Now here’s the hard part - someone coding the bot. Preferably in a way that Reddit doesn’t tell it apart from an actual human being, as Reddit Inc. and Greedy Pigboy will certainly not like it.
Also, don’t worry about lowering Reddit dependency. Bots there will do it for us, the immigration leftover is already complaining about it.
Thank you for laying this out. Maybe someone can make something out of it. :)
We already have something extremely similar, a bot instance that reposts content from subs that users request. It is incredibly useless in reality, and really spamming the shit out of my feed. The first user I blocked.
There is not much use in third hand content that suggests a discussion, while it isn’t being discussed here. Now don’t get me wrong, I’d love for reddit to up and die, but it isn’t happening yet if we are being realistic and won’t happen by artificially creating zombie repost content on Lemmy.
Id rather we had more content creators to provide valuable OC.
An important key difference is that the bot that you’re talking about mirrors whole subreddits, regardless of people interacting with it; while my suggestion is a bot that copies specific threads upon user request. As such the later would generate considerably less noise, enough to keep it contained to a single comm.
There is not much use in third hand content that suggests a discussion, while it isn’t being discussed here.
OP proposed a use - building a knowledge base here that could attract other users.
Id rather we had more content creators to provide valuable OC.
I agree with you but I don’t think that we need to choose between one or another.
I took a shot at it, made a post here
Thanks mate! Very awesome! Pinging my other account haui_lemmy@lemmy.giftedmc.com
Could of course be done with a browser extension like “webscraper”, with some tweaking you could likely get the data you want without much issue. That could then be packaged into a new extension made specifically for scraping a Reddit post you find and push it to Lemmy. The main downside I see is that all comments will be from the same user, so you likely want to set up a specific user for those posts. Like “reddit-scraper” or some such.
If I didn’t have 2 toddlers and a 7 year old then I’d love to take a stab at it. But what little free time I have is not enough to make any proper progress on something like this.
I agree completely. I would argue that we dont need the comments at all. A post, laying out the initial comment chain would be enough. Like I said „user1“ and so on but with real names.

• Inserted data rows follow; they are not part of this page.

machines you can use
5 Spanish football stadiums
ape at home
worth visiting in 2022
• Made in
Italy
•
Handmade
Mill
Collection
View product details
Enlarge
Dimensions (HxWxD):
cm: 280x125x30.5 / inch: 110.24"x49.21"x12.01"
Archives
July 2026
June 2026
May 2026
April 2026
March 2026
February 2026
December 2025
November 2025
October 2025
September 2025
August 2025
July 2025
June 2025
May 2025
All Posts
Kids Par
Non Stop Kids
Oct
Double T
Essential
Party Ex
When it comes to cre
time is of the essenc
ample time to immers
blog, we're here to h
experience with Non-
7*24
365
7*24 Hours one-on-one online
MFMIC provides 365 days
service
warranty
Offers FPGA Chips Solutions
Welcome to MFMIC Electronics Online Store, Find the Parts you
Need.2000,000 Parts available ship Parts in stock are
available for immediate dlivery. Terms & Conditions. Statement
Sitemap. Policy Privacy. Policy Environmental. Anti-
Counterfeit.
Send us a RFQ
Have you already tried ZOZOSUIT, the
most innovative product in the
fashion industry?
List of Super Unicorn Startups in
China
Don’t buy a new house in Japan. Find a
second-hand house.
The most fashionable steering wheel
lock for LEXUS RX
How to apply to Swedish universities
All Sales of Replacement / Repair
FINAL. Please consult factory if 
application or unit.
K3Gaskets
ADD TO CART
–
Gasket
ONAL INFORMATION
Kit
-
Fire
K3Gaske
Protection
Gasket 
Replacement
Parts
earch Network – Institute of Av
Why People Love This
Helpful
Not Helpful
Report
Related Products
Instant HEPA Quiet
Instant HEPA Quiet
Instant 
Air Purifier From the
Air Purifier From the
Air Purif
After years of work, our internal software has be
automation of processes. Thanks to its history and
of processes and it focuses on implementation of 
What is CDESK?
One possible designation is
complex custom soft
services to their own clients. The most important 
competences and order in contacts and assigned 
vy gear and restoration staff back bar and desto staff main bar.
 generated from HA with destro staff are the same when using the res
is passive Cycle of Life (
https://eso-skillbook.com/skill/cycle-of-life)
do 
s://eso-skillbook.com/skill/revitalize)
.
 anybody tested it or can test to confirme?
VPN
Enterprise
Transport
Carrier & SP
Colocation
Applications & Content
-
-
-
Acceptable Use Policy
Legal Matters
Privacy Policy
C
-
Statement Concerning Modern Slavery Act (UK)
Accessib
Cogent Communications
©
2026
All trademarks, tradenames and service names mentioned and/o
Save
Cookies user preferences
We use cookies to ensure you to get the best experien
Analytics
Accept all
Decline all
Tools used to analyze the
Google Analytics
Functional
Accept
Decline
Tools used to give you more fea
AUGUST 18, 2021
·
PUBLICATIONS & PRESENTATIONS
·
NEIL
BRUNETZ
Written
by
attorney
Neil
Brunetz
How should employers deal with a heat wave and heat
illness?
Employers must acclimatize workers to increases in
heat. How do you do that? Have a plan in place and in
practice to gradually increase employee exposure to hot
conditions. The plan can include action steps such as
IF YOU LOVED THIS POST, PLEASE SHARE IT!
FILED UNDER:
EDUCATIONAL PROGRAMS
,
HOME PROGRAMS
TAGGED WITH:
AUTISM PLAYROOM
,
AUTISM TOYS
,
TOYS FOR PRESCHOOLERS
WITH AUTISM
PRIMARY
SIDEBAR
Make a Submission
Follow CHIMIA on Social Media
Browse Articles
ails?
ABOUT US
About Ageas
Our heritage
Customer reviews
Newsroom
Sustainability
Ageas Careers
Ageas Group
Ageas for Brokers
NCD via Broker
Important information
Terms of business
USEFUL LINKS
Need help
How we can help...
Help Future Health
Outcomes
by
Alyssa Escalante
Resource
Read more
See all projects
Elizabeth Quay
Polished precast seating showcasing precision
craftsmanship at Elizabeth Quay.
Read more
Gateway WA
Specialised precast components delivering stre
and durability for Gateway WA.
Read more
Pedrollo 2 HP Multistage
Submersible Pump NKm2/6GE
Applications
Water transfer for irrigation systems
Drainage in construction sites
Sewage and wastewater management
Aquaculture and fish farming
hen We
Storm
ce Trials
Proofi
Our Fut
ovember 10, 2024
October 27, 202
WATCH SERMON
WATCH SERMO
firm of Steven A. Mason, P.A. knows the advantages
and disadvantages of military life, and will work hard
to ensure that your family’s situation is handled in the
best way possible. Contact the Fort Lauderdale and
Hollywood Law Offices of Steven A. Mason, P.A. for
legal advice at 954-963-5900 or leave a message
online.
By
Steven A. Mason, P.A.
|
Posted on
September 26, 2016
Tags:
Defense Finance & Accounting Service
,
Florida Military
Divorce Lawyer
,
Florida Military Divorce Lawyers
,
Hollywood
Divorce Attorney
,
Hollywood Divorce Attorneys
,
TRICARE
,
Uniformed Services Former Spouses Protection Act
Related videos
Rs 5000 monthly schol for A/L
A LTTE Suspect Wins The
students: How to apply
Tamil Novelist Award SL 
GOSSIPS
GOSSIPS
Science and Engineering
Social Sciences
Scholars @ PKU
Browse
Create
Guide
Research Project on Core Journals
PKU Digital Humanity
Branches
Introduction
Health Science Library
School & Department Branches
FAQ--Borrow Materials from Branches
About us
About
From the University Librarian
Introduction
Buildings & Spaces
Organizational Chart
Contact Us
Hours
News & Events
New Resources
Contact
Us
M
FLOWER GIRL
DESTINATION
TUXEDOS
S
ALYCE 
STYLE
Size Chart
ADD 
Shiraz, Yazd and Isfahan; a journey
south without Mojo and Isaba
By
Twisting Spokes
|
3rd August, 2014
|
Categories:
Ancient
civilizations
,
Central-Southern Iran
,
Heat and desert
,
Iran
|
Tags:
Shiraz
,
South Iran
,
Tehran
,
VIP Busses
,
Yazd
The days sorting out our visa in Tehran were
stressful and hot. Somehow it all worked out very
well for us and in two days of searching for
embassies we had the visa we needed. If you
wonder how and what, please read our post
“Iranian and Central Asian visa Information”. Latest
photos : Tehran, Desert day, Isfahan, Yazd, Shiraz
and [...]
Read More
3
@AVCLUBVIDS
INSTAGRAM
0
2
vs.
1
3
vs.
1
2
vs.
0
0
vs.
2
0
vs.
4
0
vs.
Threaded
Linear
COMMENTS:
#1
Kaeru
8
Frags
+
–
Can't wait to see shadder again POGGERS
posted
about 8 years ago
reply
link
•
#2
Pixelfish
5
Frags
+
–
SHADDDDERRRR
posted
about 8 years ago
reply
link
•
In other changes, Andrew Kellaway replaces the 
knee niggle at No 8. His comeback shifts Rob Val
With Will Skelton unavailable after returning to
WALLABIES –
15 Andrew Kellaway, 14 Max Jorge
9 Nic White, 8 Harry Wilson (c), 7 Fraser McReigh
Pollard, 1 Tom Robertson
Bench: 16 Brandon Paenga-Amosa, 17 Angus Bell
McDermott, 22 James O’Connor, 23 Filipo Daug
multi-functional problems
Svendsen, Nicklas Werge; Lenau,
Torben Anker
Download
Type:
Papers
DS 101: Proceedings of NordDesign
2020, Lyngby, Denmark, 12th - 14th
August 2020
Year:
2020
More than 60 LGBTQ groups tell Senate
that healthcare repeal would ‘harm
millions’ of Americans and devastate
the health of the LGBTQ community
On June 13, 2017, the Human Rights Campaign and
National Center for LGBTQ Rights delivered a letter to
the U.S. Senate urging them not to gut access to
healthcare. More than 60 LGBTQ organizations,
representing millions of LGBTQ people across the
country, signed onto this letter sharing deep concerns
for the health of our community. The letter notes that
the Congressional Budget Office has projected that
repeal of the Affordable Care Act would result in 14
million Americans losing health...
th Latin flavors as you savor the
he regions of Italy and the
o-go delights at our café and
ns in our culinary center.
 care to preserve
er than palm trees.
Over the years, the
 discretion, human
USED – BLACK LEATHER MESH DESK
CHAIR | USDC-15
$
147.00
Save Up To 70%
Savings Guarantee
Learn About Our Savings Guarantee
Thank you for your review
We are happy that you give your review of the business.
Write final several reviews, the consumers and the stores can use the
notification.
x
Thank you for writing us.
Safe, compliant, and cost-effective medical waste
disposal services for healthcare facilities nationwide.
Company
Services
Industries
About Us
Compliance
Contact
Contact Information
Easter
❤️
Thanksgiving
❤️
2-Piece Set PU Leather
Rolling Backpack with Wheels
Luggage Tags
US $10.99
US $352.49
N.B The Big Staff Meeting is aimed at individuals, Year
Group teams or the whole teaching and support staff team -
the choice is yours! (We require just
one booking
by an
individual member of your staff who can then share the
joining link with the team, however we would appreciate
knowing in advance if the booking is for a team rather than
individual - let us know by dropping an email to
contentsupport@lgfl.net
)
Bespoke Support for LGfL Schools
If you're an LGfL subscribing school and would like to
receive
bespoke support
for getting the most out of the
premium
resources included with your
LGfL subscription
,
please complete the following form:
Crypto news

The reason I‘d like to do it this way (without comments but preserving the OPs names) is twofold: its not pretentious (as comments from the same person) and it would honor the original posters.
I havent checked into its status but you should check out the archive team’s reddit project.
I made a post a few months ago with description. Suffice to say archive team are your best hope for mass scraping.
For personal use use you can use a web clipper extension (if you want to convert to markdown) or one that archives complete pages you visit as local files. If you are willing to install software to the computer also, there are tools that will archive your complete history and bookmarks. So you can go get whatever urls you have previously visited (assuming you saved them).
As to cloning the discussion to the fediverse, there were a few projects to try to acheive this but as far as im aware none really got off the ground. Have a search on github.com, gitlab.com and codeberg.org most of them were based out of one of those sites.